Another senior U.S. diplomat told me afterward, “Musharraf fooled us because after we gave approval, the ISI may have run a much bigger operation and got out more people. We just don’t know. At the time nobody wanted to hurt Musharraf, and his prestige with the army was at stake. The real question is why Musharraf did not get his men out before. Clearly the ISI was running its own war against the Americans and did not want to leave Afghanistan until the last moment.”21
In fact the CIA could have insisted that it monitor all those who got off the planes in Pakistan, but it made no such demand. When the Kunduz garrison finally surrendered to the Northern Alliance on November 24, large numbers of people were missing. Only 3,300 Taliban came out, compared to the 5,000 to 7,000 believed to be there, implying that a large number had been airlifted out or had escaped the city by bribing top command
ers of the Northern Alliance.
The “Great Escape,” as one Pakistani retired army officer dubbed it, would have enormous implications on the subsequent U.S.-led war on terrorism. It is believed that more foreign terrorists escaped from Kunduz than made their escape later from Tora Bora. In both cases, the foreign terrorists were allowed to stay in South and North Waziristan, the wildest of Pakistan’s tribal areas. In both cases CENTCOM could easily have placed U.S. troops on the ground on the Afghan side of the border, but it refused to do so. The ISI was now confident that it could play a double game with the Bush administration, as the Bush team was amenable to taking on board Pakistani desires and concerns. After helping the ISI escape from Kunduz, Cheney took charge of all future dealings with Musharraf and the Pakistani army.

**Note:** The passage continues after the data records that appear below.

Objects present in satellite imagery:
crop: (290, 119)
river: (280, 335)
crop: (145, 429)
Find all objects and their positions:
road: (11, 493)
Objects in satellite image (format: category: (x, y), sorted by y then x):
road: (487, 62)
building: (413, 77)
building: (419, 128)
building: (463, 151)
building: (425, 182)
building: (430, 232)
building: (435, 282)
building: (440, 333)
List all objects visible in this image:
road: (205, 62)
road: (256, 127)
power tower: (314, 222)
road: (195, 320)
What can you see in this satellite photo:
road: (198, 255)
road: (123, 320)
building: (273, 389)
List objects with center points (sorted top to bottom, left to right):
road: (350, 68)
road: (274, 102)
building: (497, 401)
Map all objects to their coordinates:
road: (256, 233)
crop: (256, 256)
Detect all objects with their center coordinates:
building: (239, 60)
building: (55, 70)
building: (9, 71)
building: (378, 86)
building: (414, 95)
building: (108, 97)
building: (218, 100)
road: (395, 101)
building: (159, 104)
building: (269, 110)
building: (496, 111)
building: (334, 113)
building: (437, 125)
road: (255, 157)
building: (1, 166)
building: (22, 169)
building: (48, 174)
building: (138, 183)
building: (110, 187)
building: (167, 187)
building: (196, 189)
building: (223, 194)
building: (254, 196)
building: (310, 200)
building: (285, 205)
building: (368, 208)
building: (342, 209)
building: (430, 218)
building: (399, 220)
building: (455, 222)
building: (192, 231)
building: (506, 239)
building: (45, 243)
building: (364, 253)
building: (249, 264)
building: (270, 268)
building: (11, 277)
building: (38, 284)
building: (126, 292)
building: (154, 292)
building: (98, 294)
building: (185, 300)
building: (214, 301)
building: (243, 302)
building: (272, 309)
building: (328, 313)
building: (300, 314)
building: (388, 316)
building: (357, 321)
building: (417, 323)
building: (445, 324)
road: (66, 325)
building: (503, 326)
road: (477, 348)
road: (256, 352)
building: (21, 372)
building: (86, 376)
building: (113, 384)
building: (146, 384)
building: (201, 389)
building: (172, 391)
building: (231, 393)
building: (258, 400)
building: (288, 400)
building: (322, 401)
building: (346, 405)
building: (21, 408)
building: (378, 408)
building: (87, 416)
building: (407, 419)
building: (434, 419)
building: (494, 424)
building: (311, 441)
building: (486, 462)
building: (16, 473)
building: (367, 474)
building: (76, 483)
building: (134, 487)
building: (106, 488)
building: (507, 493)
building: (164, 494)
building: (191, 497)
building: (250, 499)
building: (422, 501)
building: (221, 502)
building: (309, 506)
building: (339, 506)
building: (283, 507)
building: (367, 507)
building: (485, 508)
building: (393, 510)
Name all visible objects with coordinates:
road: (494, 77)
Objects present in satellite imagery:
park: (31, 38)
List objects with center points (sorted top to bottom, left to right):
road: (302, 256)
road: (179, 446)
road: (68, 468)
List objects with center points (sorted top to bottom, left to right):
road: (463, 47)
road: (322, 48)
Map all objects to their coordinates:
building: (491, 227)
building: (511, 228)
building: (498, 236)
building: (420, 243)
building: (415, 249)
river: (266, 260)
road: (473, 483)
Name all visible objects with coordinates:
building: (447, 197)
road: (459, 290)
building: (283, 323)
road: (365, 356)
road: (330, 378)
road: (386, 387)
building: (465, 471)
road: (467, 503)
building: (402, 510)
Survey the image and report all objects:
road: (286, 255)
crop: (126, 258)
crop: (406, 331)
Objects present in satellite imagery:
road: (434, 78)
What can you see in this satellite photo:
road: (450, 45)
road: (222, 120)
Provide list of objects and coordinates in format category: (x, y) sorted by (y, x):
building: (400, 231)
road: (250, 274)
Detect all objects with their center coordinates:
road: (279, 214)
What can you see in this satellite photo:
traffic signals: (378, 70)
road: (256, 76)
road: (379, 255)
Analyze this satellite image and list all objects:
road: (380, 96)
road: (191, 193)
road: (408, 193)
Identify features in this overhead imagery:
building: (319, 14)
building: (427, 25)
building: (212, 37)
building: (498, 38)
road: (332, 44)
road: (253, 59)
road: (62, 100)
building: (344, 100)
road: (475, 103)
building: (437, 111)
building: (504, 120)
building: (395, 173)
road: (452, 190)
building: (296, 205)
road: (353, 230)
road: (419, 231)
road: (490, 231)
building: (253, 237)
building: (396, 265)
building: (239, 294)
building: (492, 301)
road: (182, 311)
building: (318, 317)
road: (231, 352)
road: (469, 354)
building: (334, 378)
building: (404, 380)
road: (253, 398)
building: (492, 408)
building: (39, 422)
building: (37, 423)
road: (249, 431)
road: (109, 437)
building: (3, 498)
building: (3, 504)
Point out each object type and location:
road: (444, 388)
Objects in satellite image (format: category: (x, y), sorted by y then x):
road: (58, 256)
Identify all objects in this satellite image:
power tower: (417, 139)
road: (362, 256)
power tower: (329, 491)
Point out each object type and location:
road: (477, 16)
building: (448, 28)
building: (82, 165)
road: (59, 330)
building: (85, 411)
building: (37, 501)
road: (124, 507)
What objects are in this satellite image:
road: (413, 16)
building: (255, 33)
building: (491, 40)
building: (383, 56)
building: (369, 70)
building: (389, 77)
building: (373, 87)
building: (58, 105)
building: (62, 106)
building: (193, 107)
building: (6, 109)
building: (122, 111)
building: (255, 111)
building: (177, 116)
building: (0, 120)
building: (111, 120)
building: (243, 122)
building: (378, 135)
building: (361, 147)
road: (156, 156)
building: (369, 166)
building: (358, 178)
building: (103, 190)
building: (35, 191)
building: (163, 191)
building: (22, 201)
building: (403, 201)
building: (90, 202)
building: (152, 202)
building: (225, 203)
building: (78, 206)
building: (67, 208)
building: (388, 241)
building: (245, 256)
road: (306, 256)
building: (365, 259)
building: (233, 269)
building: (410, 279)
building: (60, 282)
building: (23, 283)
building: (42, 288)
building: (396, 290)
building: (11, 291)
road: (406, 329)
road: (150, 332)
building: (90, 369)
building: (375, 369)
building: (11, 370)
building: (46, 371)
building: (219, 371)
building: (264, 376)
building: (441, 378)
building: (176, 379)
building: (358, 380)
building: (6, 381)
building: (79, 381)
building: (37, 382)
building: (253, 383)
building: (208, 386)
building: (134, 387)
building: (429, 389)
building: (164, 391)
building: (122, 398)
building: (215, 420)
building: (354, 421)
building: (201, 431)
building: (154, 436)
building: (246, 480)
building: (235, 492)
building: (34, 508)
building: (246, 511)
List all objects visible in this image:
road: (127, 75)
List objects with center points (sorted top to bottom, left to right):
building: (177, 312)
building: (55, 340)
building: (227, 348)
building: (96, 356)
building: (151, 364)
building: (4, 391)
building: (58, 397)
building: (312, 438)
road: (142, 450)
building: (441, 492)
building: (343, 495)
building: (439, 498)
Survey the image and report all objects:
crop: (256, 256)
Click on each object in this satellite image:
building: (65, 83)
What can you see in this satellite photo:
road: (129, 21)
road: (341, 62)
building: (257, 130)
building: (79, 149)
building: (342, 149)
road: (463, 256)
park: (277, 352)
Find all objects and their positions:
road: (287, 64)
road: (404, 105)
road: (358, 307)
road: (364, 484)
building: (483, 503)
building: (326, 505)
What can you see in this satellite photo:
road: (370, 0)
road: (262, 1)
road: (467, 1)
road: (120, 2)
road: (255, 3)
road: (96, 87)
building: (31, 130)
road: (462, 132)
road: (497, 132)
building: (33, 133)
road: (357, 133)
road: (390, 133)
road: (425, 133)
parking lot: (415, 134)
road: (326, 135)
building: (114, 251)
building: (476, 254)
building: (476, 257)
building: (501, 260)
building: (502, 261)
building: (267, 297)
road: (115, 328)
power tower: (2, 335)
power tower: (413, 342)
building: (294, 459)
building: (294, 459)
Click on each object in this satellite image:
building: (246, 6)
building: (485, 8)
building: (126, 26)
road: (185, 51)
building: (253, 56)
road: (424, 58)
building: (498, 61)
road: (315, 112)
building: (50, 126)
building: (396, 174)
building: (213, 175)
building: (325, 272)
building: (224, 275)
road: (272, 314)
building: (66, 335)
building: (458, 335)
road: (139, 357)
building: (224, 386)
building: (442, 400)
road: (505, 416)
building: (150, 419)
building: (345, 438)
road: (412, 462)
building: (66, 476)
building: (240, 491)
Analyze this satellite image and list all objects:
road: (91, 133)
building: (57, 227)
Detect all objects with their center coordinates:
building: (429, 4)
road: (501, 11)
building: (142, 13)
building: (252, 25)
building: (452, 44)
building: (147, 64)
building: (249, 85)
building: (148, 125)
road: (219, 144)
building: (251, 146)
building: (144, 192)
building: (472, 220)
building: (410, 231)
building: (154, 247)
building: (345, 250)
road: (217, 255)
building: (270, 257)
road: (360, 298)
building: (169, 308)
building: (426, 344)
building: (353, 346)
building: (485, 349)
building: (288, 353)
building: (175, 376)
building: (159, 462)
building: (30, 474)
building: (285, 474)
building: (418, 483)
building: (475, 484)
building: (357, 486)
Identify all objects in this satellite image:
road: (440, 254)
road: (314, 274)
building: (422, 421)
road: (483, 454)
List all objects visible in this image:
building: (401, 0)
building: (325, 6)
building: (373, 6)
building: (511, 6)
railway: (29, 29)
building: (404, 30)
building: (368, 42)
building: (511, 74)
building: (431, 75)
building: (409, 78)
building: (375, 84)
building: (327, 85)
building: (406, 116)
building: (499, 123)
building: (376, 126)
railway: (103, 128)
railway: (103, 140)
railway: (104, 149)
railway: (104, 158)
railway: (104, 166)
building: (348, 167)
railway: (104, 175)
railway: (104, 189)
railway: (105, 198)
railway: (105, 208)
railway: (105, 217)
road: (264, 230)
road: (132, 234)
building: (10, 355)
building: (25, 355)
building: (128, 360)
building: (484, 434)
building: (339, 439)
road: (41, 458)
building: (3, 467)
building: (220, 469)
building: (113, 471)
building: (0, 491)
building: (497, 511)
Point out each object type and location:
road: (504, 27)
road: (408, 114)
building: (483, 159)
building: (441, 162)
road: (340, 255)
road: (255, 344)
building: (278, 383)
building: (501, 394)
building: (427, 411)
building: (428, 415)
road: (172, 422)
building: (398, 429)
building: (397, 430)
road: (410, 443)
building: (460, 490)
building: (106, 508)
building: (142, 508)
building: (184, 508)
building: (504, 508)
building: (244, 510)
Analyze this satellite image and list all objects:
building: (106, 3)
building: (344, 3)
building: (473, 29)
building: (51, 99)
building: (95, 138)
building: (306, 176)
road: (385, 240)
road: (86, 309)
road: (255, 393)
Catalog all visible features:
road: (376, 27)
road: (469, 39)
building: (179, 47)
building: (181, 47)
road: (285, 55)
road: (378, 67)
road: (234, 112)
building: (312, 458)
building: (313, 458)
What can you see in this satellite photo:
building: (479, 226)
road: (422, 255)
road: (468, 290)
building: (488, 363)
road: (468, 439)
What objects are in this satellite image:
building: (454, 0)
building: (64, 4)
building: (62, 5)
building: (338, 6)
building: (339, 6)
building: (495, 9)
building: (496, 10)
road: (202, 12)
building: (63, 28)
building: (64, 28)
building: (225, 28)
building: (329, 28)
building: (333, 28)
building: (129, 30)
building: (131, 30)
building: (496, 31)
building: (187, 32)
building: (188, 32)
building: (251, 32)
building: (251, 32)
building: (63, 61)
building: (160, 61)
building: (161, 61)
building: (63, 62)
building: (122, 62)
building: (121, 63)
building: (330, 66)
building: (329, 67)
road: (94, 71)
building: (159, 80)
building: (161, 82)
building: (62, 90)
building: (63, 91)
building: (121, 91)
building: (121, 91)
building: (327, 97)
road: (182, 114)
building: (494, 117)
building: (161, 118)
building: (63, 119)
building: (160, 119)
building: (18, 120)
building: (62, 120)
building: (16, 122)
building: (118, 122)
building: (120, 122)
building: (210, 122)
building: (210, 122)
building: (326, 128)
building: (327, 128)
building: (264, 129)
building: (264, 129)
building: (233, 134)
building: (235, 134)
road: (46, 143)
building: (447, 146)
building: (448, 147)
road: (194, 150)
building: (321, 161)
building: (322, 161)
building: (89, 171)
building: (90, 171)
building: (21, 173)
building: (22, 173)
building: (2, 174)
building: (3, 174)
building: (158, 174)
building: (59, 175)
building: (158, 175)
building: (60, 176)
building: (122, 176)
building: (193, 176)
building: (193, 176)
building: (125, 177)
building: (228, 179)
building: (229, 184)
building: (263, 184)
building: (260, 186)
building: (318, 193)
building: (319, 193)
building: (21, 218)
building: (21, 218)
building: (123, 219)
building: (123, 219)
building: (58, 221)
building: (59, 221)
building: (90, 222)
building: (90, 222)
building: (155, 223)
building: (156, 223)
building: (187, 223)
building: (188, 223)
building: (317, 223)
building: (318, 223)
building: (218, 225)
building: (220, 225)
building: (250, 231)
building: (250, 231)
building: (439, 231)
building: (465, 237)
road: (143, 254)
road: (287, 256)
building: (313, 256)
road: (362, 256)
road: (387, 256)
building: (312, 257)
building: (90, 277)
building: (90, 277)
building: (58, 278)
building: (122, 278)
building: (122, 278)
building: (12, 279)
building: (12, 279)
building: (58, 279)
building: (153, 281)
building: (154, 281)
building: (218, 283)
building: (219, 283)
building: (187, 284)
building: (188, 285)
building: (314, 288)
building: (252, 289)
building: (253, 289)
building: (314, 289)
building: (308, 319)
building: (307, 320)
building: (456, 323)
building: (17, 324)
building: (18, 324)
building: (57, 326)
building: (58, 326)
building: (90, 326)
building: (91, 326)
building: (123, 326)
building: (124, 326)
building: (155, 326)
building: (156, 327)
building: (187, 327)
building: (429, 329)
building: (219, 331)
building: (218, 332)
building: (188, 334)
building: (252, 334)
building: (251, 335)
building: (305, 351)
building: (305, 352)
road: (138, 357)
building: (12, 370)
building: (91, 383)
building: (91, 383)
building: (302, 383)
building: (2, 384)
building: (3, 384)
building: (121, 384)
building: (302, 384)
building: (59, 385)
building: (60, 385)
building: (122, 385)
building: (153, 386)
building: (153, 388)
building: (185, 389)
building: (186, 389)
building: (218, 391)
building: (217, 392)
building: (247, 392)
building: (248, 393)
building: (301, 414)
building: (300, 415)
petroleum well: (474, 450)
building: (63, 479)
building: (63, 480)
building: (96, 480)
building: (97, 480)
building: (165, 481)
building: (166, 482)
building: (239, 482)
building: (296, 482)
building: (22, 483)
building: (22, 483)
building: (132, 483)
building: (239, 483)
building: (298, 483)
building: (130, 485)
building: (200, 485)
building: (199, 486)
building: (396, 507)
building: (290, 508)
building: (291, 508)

More mistakes were to follow. The Taliban who surrendered at Kunduz were taken to Qala Jangi, the Fort of War, Dostum’s massive fortress of mud-baked walls outside Mazar, which looked like the set for a Hollywood film on the French Foreign Legion. There they were interrogated by a handful of CIA personnel, who had them sit down in long rows in the huge courtyard. On November 26, Arabs who had not been disarmed properly staged a revolt. They killed their Uzbek guards and a CIA officer, Johnny “Mike” Spann, who became the first U.S. casualty of the war. ICRC officials working inside the compound clambered over the walls to escape. Dostum sent in 700 of his crack soldiers to quell the rebellion while U.S. aircraft dropped bombs into the courtyard. It took six days to subdue the rebellion in which 230 prisoners and 100 of Dostum’s best fighters were killed. One of the survivors of the uprising was John Walker Lindh, the so-called American Taliban, who had held out in the basement of the fort.